> Задания к выполнению:
a) Изложите в двух предложениях главное из отрывка о деле Пеннингтона и Саутвелла.
b) Подхватите рассуждение о деле Пеннингтона и Саутвелла и продолжите его после последнего предложения отрывка.

____ Отрывок

Итак, официальный нарратив в деле Пеннингтона-Саутвелла на первый взгляд выглядит убедительно: вспыльчивый человек нарывается на драку с более многочисленным противником, причем намного моложе себя; противник действует, конечно, неправильно, отвечая на вызов, но на самом деле не может от ответа воздержаться, ну и получилось то, что получилось. В самом убийстве никто не виноват, да и не было убийства - смерть наступила в спровоцированной жертвой драке, причем Пеннингтон был вооружен, и Саутвелла самого чуть не убили. Так что помилование вместо повешания выглядело справедливо. А за нарушение закона на виновных наложен более чем чувствительный штраф. То есть, всё разрешилось по закону, вопрос исчерпан.
Но документ может показаться убедительным только если его не сравнивать с другими документами о ссорах, приведших как минимум к драке. Тюдоровская юриспруденция известна буквоедством. Если две рыночные торговки вцепились друг другу в чепцы, то можете быть уверены, что найдете в отчете, в нарративах свидетелей, каждое оскорбление, которыми дамы при драке обменивались. А тут смертоубийство и сэры, придворные круги - и ни единого словечка о том, с чего такие страсти-то?

________
____ Фрагменты записей

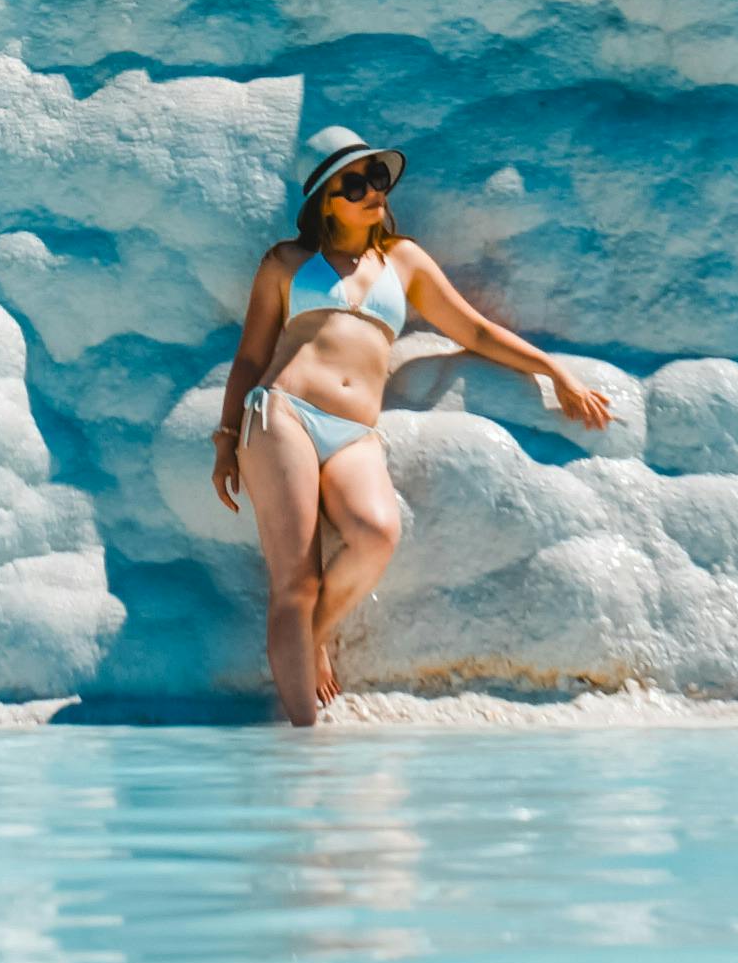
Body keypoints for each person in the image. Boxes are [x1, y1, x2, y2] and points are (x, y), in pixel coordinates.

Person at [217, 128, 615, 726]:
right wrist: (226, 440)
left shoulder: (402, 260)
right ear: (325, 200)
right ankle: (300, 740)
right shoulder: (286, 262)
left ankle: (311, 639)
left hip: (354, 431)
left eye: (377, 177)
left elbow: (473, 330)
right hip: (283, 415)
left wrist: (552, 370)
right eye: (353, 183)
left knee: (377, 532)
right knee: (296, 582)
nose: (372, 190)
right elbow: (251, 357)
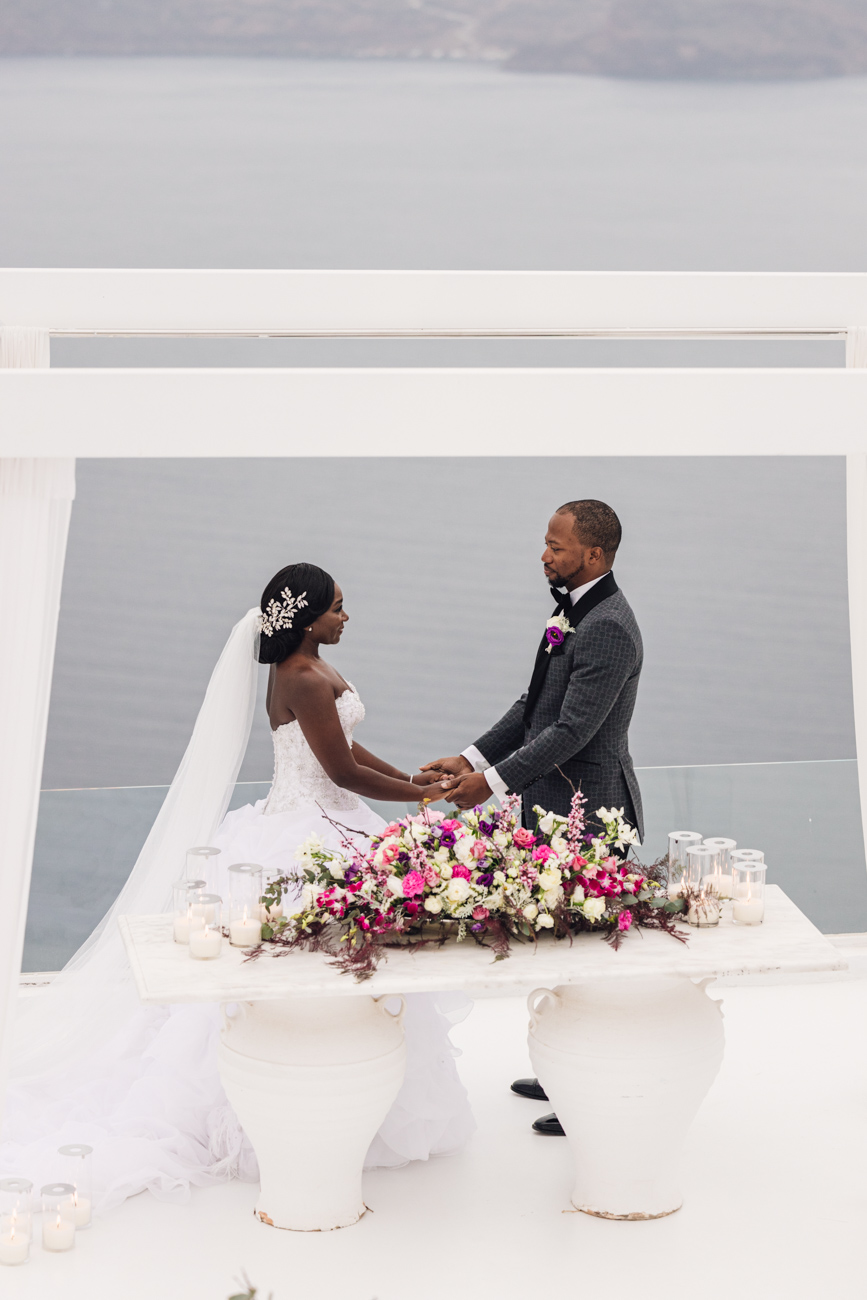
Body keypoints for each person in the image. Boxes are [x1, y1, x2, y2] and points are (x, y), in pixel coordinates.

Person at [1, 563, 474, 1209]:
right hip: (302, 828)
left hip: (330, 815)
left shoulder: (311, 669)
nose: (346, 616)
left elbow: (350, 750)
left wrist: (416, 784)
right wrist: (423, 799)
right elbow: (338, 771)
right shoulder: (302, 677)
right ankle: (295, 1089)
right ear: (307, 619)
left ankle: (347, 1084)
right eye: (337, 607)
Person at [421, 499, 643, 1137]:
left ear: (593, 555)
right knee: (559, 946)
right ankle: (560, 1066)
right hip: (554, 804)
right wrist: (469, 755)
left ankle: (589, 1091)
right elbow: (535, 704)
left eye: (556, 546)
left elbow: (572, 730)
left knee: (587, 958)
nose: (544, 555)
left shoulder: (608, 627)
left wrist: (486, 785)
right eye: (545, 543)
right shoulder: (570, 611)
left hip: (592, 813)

________
____ Фрагменты записей

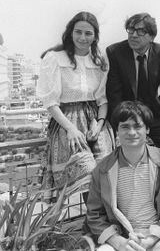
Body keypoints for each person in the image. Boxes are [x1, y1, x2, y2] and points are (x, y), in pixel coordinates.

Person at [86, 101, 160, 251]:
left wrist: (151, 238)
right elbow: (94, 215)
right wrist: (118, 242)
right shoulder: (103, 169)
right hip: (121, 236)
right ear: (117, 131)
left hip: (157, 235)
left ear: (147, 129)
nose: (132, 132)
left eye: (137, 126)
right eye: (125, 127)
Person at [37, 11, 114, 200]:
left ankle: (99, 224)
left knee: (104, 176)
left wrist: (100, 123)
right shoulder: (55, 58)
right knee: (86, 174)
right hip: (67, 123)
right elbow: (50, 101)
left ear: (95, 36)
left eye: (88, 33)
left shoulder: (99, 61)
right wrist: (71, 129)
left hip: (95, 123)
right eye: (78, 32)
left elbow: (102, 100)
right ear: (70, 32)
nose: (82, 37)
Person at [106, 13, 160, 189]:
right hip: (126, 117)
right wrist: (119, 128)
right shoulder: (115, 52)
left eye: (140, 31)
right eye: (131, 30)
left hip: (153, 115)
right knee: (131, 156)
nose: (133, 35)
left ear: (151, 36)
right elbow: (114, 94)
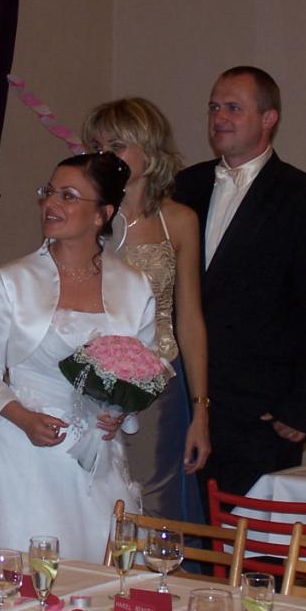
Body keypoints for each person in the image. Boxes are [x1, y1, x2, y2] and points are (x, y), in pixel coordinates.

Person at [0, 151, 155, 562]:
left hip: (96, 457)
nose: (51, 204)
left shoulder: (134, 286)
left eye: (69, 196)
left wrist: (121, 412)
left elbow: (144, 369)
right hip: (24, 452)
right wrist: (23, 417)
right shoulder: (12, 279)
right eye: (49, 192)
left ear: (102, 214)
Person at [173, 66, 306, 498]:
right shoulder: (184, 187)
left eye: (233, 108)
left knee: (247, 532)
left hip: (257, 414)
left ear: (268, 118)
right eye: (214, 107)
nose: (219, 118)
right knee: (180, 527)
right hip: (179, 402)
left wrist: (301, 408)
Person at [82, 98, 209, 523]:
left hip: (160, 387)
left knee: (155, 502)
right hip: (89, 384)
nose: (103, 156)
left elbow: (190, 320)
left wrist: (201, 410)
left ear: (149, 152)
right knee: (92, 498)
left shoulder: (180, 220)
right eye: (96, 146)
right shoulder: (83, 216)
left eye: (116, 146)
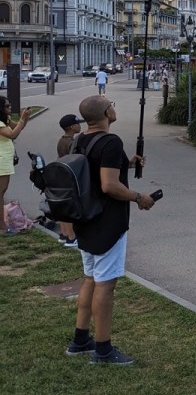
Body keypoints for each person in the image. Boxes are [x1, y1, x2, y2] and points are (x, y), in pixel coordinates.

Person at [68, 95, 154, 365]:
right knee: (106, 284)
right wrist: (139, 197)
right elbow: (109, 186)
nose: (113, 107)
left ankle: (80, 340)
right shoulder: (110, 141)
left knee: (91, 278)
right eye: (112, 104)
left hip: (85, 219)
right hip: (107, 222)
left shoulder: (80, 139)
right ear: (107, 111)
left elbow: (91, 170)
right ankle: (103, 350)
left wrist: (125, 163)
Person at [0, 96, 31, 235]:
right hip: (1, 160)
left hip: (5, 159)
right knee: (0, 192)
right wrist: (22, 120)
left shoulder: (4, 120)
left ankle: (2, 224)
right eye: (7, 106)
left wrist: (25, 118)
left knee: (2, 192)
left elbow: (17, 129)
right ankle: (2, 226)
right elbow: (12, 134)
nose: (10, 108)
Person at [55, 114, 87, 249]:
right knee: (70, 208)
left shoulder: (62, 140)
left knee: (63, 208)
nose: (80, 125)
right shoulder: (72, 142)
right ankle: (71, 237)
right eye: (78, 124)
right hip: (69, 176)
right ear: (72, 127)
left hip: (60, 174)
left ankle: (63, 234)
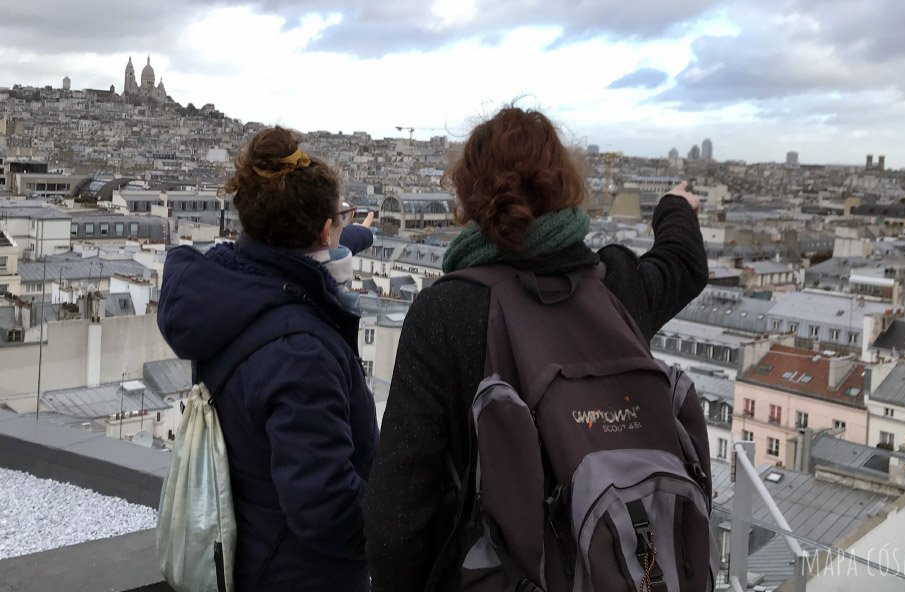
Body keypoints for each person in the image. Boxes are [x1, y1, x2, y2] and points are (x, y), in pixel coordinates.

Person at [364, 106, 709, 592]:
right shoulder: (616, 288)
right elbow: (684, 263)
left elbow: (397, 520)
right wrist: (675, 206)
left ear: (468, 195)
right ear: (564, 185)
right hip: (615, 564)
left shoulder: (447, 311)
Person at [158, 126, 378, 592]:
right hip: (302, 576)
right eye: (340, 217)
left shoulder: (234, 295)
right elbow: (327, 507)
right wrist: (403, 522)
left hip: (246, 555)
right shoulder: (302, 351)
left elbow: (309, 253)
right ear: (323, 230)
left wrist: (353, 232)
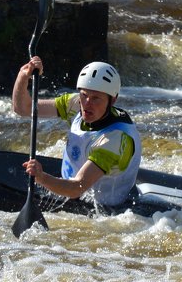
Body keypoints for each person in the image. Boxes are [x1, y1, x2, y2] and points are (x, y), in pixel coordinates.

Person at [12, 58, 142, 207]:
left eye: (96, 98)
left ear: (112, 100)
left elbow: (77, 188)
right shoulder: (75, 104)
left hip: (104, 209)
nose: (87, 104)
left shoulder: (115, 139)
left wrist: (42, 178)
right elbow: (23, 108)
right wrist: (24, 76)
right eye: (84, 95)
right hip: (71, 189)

________
____ Фрагменты записей

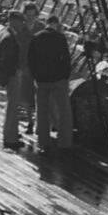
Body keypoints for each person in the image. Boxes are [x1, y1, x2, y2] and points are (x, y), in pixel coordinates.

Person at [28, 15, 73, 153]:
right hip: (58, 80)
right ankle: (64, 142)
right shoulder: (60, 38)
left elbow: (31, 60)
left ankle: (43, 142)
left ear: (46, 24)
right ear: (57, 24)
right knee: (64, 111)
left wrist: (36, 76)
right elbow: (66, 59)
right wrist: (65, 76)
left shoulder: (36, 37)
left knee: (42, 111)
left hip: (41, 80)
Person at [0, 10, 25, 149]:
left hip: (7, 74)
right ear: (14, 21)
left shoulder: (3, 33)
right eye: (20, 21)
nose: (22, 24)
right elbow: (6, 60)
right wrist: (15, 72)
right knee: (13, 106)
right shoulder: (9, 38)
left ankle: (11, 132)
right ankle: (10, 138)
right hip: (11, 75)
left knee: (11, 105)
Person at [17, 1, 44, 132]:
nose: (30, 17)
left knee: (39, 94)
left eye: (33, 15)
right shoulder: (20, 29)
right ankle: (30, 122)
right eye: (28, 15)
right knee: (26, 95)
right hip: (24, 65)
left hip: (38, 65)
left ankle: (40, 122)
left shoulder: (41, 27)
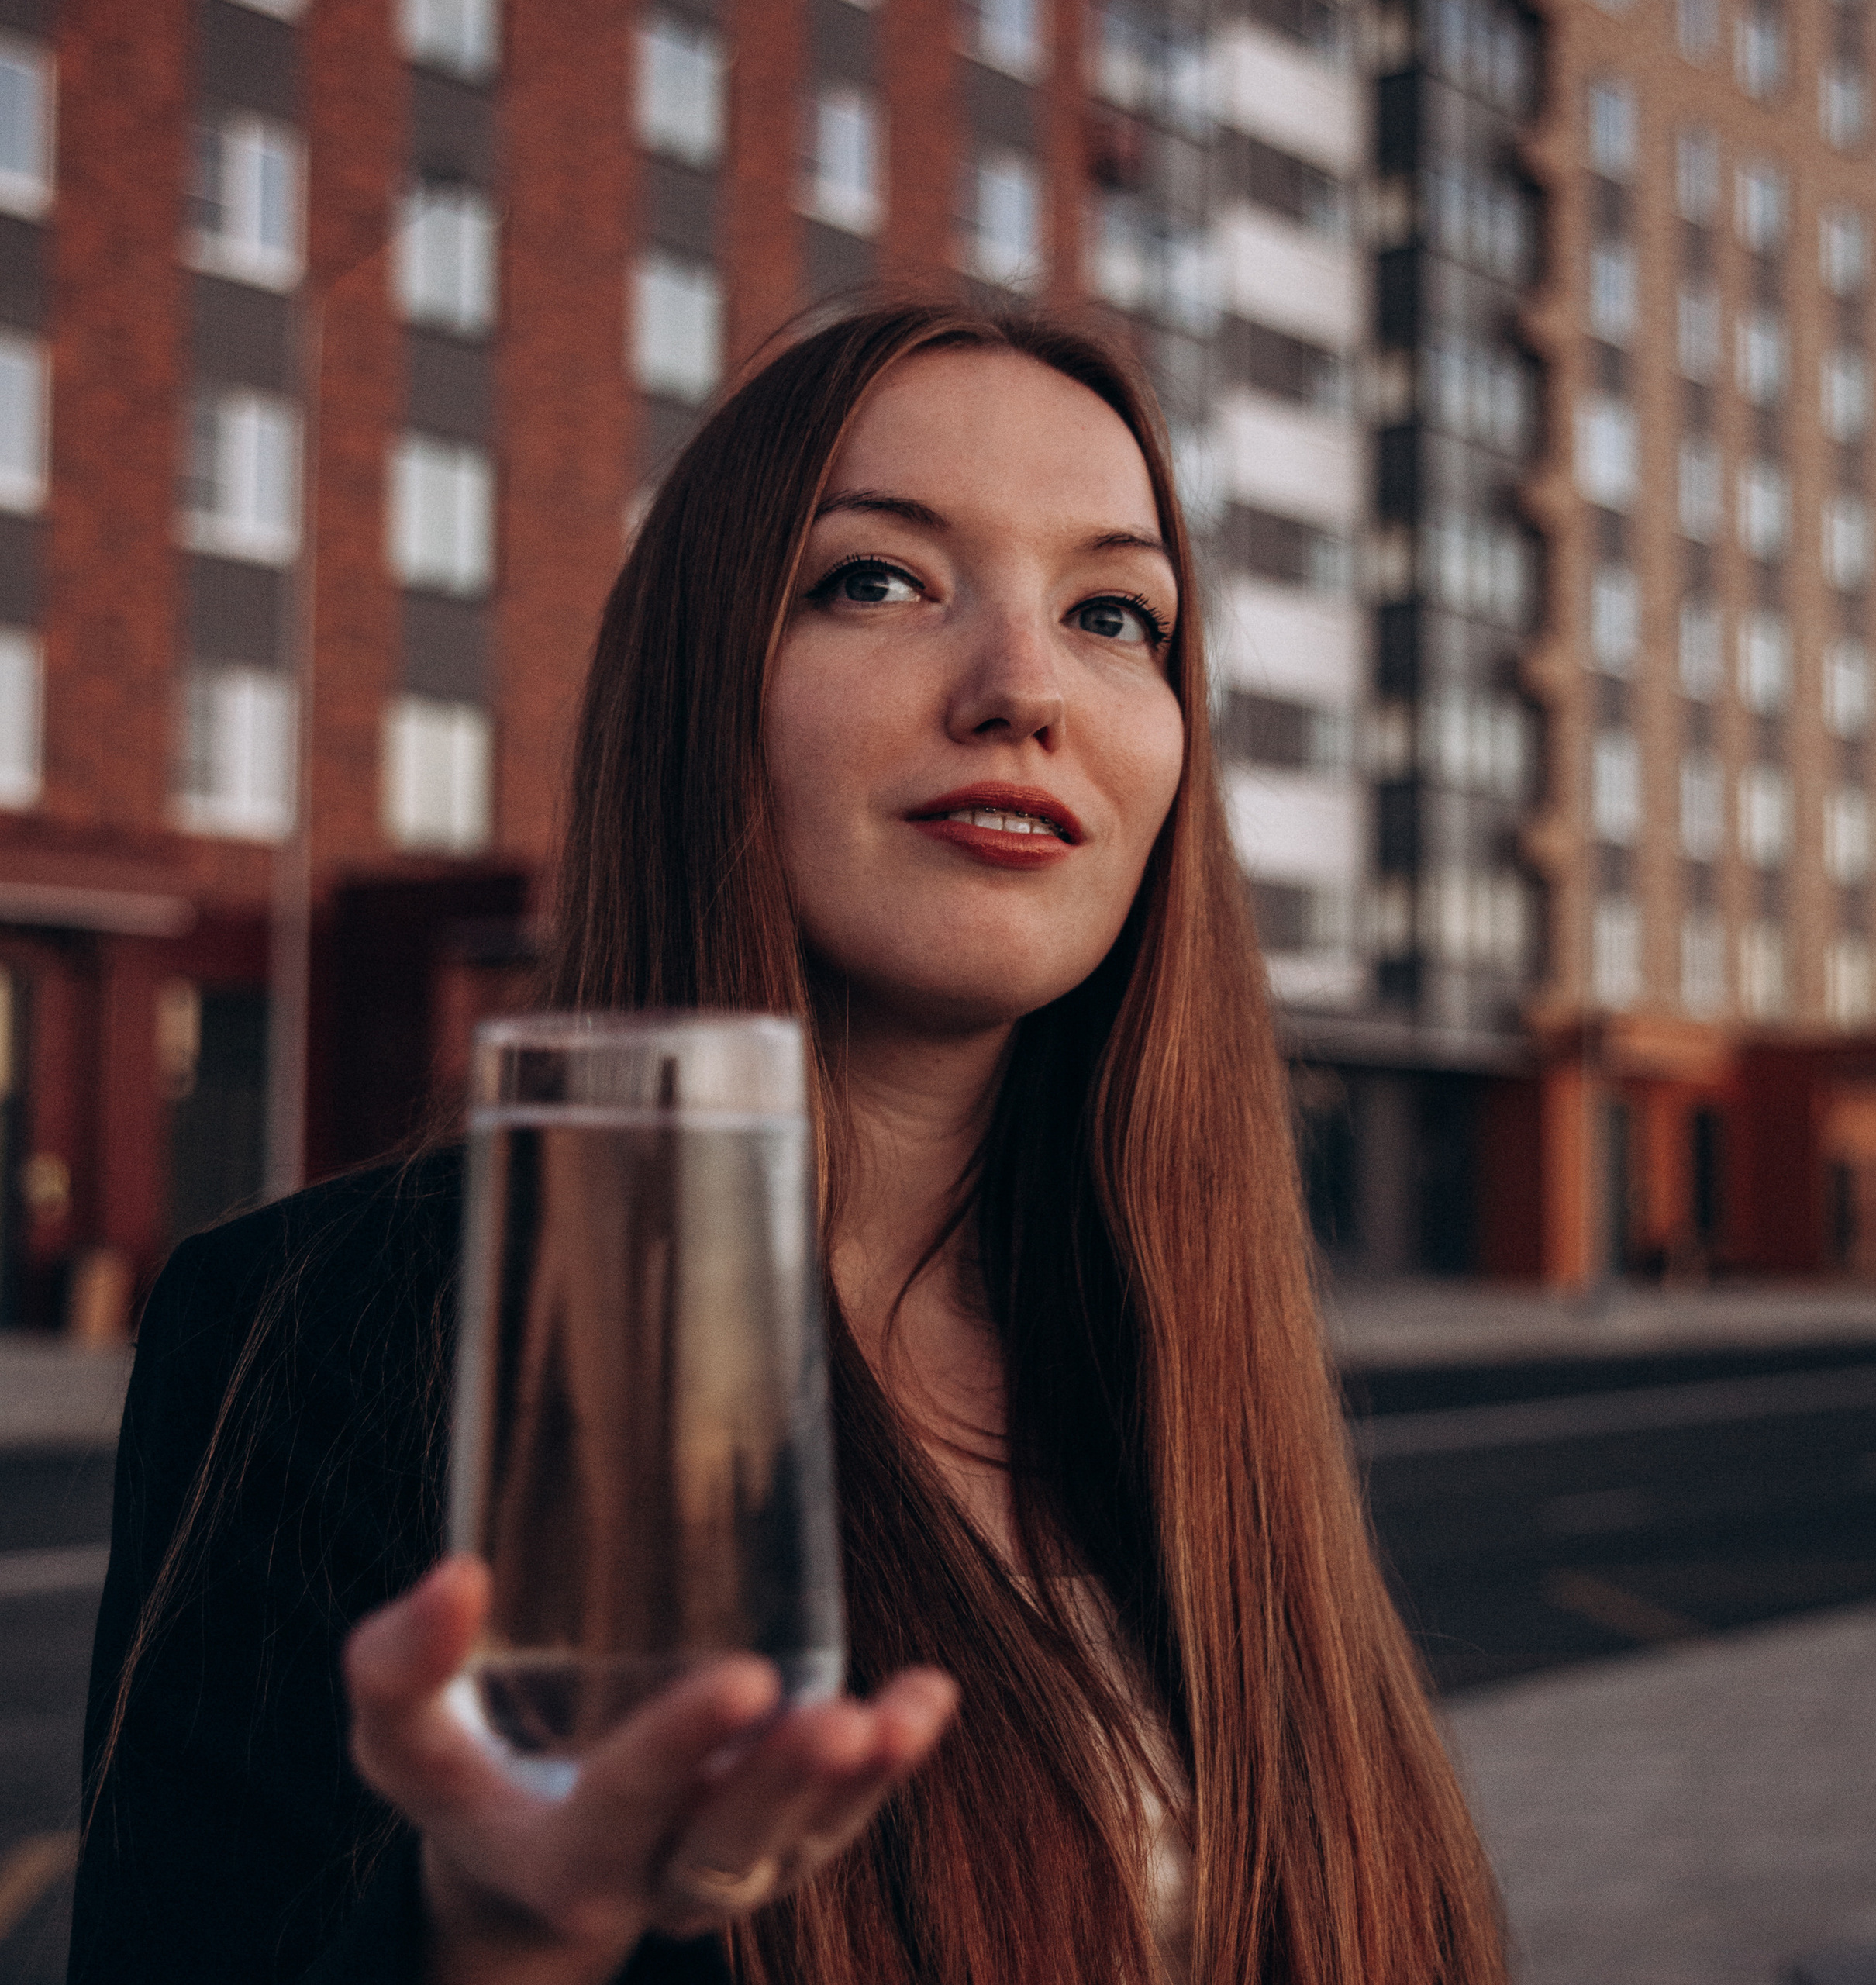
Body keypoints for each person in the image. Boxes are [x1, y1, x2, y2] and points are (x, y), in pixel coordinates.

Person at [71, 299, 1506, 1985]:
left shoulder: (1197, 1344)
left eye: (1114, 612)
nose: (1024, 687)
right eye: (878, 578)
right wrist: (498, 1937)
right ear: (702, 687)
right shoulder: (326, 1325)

________

> Ожидаемые результаты:
a) Официальная версия дела Пеннингтона и Саутвелла на первый взгляд убедительна: смерть наступила в драке, которую спровоцировала сама жертва, поэтому помилование и крупный штраф выглядели справедливым исходом. Однако тюдоровские документы о других ссорах фиксируют каждое оскорбление, а здесь нет ни слова о том, из-за чего возникло столкновение.

b)
Судья Звездной палаты за работой
Само по себе отсутствие описания обстоятельств ссоры в вердикте не удивительно - вердикт говорит о последствиях случившегося, не о его причинах. Но в официальном нарративе, приложенном к "файлу" Пеннингтон-Саутвелл тоже не говорится ни слова об очень важных обстоятельствах. Например, о том, что Ричард Саутвелл служил у Томаса Говарда, герцога Норфолка, и был воспитан вместе с сыном герцога, Генри Говардом. И о том, что сэр Уильям Пеннингтон был родственником герцога Саффолка через брак. С нашей точки зрения, эти сведения могут показаться не относящимися к делу, но в 1500-х подобные связи составляли основу повседневной жизни, политики, общих интересов, круговой поруки. Они цементировали обществов целом и фракции этого общества в частности. Именно поэтому, с учетом связей вовлеченных, и то, что финал ссоры случился близ дворца, то есть не мог не иметь отношения к дворцовым делам, дело Пеннингтона-Саутвелла произвело такой фурор при дворе.
Ричард Саутвелл на портрете Гольбейна-младшего!
Через три дня после случившегося венецианский дипломат Карло Капелло отписал в дипломатической почте, что вообще-то инициатором ссоры был отнюдь не Пеннингтон, а Саутвелл, и потому, что герцогиня Саффолк, при дворе которой служил Пеннингтон, презрительно отозвалась о градусе добродетели в нраве Анны Болейн, на фокусы которой она насмотрелась ещё при французском дворе. Мэри Роуз действительно была бы смертельно опасна для Анны, если бы ее кавалера, короля, на тот момент вообще интересовала ее нравственность. Но как покажет будущее, он отлично умел закрывать глаза на прошлое своих женщин ради настоящего, или оно действительно было ему безразлично.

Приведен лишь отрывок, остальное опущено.